Abstract

Treatment of chronic pancreatitis is dependent on the stage of the disease and consists of several arms: treatment of pain when ever possible according to its pathogenesis; treatment of complications primarily by interventional endoscopy, in cases of failure by surgery; therapy of exocrine insufficiency with porcine pancreatic extracts; treatment of endocrine insufficiency with insulin. Pseudocysts can be drained according to their location by either the transgastric, transduodenal, transpapillary or transcutaneous route. Distal prepapillary stenoses of the main pancreatic duct can be handled by placement of a plastic stent; similarily to treatment of biliary strictures. Stones leading to obstruction of the main pancreatic duct can be disintegrated by extracorporeal shock wave lithotripsy (ESWL) and the fragments removed by endoscopy after papillotomy. Transgastral endoscopic drainage of retroperitoneal necroses is still experimental. Prospective randomized multicenter trials comparing surgery with interventional endoscopy are still lacking. Failure of endoscopic therapy or suspicion of tumor is clearly an indication for surgery. There is no need for a specific diet in patients with chronic pancreatitis without having diabetes.

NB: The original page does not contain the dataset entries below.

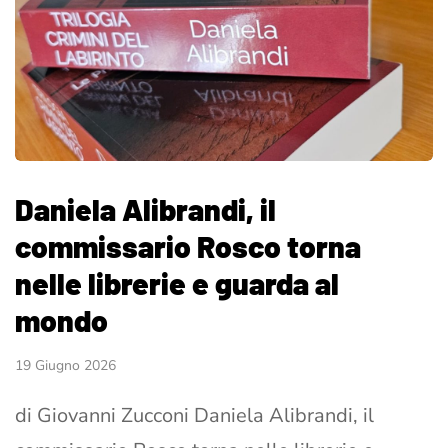
Daniela Alibrandi, il
commissario Rosco torna
nelle librerie e guarda al
mondo
19 Giugno 2026
di Giovanni Zucconi Daniela Alibrandi, il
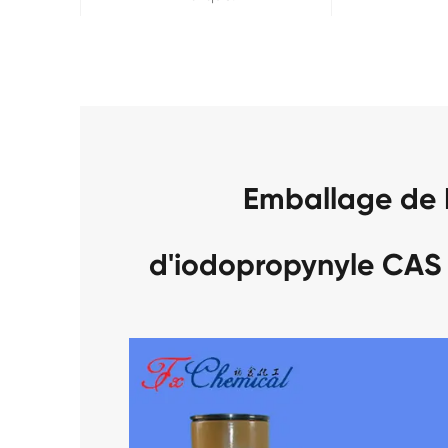
Emballage de
d'iodopropynyle CAS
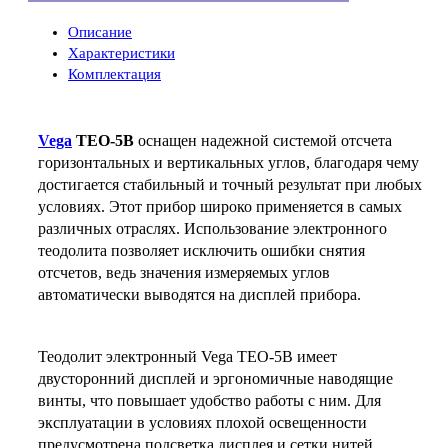
Описание
Характеристики
Комплектация
Vega
TEO-5B
оснащен надежной системой отсчета
горизонтальных и вертикальных углов, благодаря чему
достигается стабильный и точный результат при любых
условиях. Этот прибор широко применяется в самых
различных отраслях. Использование электронного
теодолита позволяет исключить ошибки снятия
отсчетов, ведь значения измеряемых углов
автоматически выводятся на дисплей прибора.
Теодолит электронный Vega TEO-5B имеет
двусторонний дисплей и эргономичные наводящие
винты, что повышает удобство работы с ним. Для
эксплуатации в условиях плохой освещенности
предусмотрена подсветка дисплея и сетки нитей.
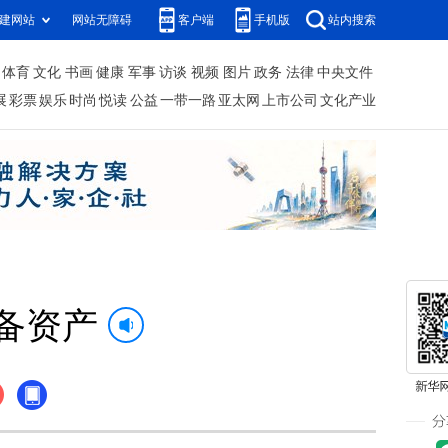
建网站
网站无障碍
客户端
手机版
站内搜索
体育
文化
书画
健康
军事
访谈
视频
图片
政务
法律
中央文件
展
彩票
娱乐
时尚
悦读
公益
一带一路
亚太网
上市公司
文化产业
储备资产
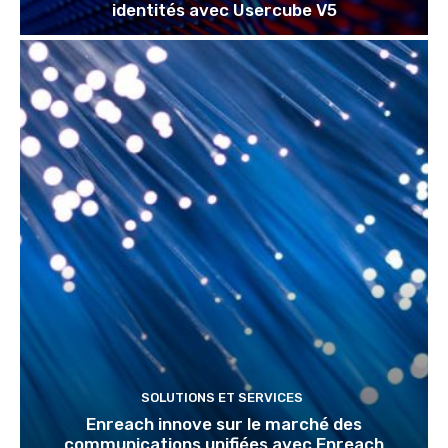
identités avec Usercube V5
SOLUTIONS ET SERVICES
Enreach innove sur le marché des
communications unifiées avec Enreach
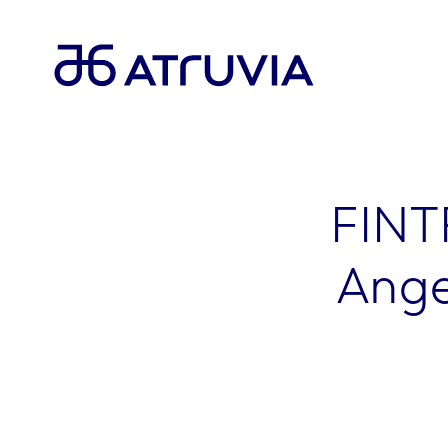
FINT
Ange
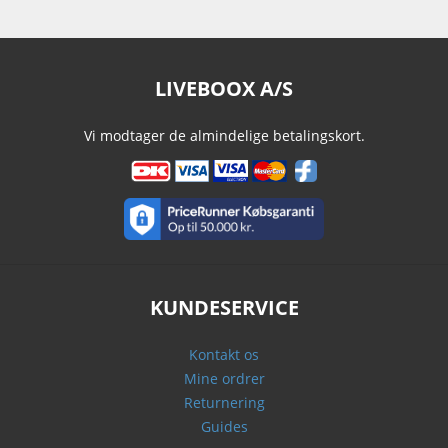
LIVEBOOX A/S
Vi modtager de almindelige betalingskort.
KUNDESERVICE
Kontakt os
Mine ordrer
Returnering
Guides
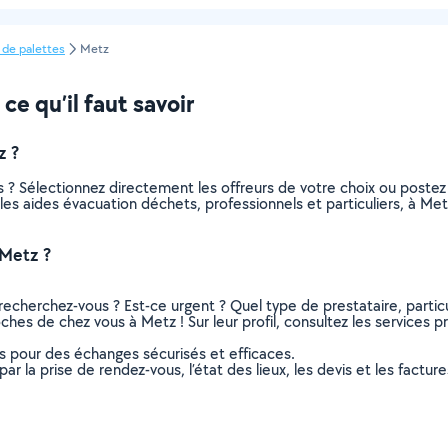
 de palettes
Metz
e qu’il faut savoir
z ?
 ? Sélectionnez directement les offreurs de votre choix ou post
us les aides évacuation déchets, professionnels et particuliers, à 
 Metz ?
recherchez-vous ? Est-ce urgent ? Quel type de prestataire, particu
ches de chez vous à Metz ! Sur leur profil, consultez les services pr
ns pour des échanges sécurisés et efficaces.
r la prise de rendez-vous, l’état des lieux, les devis et les facture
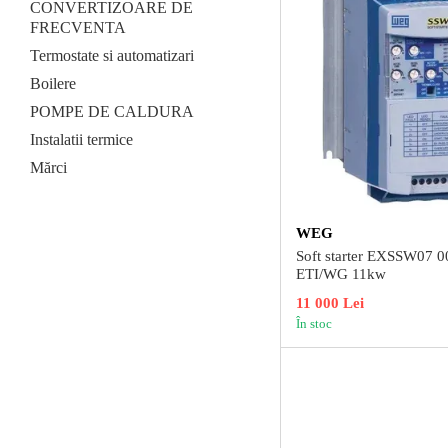
CONVERTIZOARE DE
FRECVENTA
Termostate si automatizari
Boilere
POMPE DE CALDURA
Instalatii termice
Mărci
WEG
Soft starter EXSSW07 
ETI/WG 11kw
11 000 Lei
În stoc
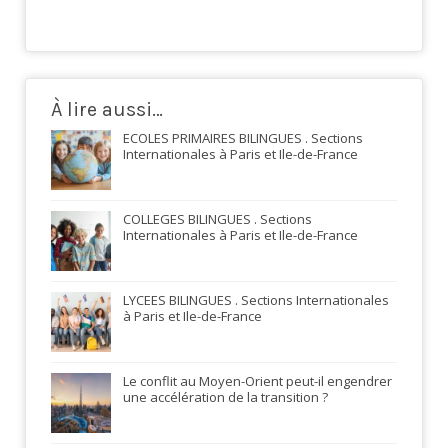
À lire aussi…
ECOLES PRIMAIRES BILINGUES . Sections
Internationales à Paris et Ile-de-France
COLLEGES BILINGUES . Sections
Internationales à Paris et Ile-de-France
LYCEES BILINGUES . Sections Internationales
à Paris et Ile-de-France
Le conflit au Moyen-Orient peut-il engendrer
une accélération de la transition ?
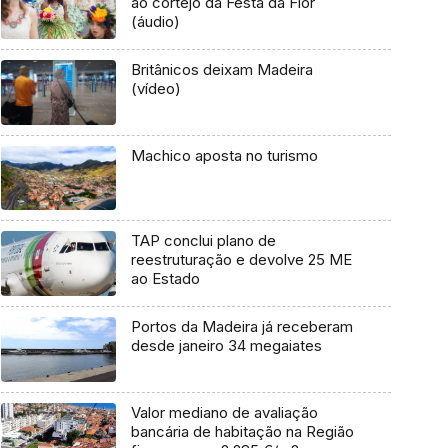
ao cortejo da Festa da Flor
(áudio)
Britânicos deixam Madeira
(vídeo)
Machico aposta no turismo
TAP conclui plano de
reestruturação e devolve 25 ME
ao Estado
Portos da Madeira já receberam
desde janeiro 34 megaiates
Valor mediano de avaliação
bancária de habitação na Região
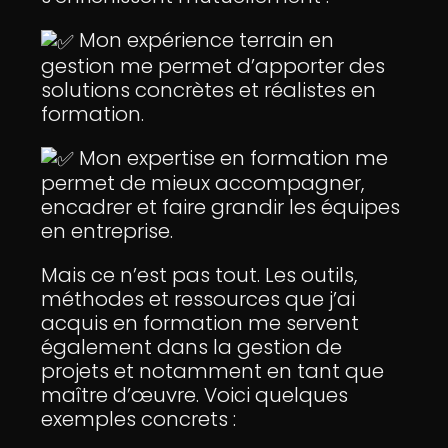
Mon expérience terrain en
gestion me permet d’apporter des
solutions concrètes et réalistes en
formation.
Mon expertise en formation me
permet de mieux accompagner,
encadrer et faire grandir les équipes
en entreprise.
Mais ce n’est pas tout. Les outils,
méthodes et ressources que j’ai
acquis en formation me servent
également dans la gestion de
projets et notamment en tant que
maître d’œuvre. Voici quelques
exemples concrets :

In severe attacks, clinically similar to acute pancreatitis, enteral nutrition via a jejunal tube is replacing parenteral nutrition. However, prospective comparative trials are still mandatory. Prophylactic application of antibiotics in patients with pancreatic necrosis is again under debate. Whether probiotics are capable to decrease the risk of secondary pancreatic infection of necrosis has not been thoroughly studied. The hypothesis that capture of oxygen free radicals by drugs such as selenium may prevent frequency and severity of acute relapses has also not been proven.